▶ _Data to use_

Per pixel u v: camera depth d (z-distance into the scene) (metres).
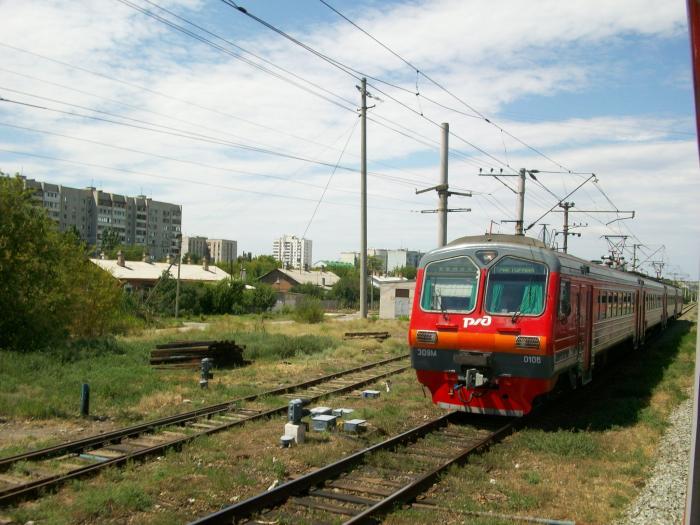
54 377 14.38
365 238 32.78
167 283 57.97
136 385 14.12
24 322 18.69
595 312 14.23
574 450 9.38
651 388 15.07
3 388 12.80
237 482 7.53
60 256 20.95
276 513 6.60
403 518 6.47
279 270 91.94
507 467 8.62
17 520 6.30
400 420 11.28
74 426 10.43
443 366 11.38
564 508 6.94
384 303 52.91
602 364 16.89
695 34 3.48
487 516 6.54
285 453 8.90
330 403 12.98
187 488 7.28
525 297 10.88
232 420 11.05
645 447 9.55
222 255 166.62
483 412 11.15
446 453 9.15
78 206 110.62
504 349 10.75
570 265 12.01
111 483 7.41
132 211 120.50
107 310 25.28
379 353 22.80
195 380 15.05
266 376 16.36
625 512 6.78
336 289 81.56
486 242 11.71
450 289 11.53
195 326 41.44
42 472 7.84
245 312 62.53
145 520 6.43
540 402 11.98
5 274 18.48
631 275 21.67
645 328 24.86
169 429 10.23
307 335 25.98
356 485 7.55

▶ _Description of the task_
Write out exactly the lines from the line holding "446 453 9.15" through the last line of the data, and nothing besides those lines.

▶ _Written response_
446 453 9.15
78 206 110.62
504 349 10.75
570 265 12.01
111 483 7.41
132 211 120.50
107 310 25.28
379 353 22.80
195 380 15.05
266 376 16.36
625 512 6.78
336 289 81.56
486 242 11.71
450 289 11.53
195 326 41.44
42 472 7.84
245 312 62.53
145 520 6.43
540 402 11.98
5 274 18.48
631 275 21.67
645 328 24.86
169 429 10.23
307 335 25.98
356 485 7.55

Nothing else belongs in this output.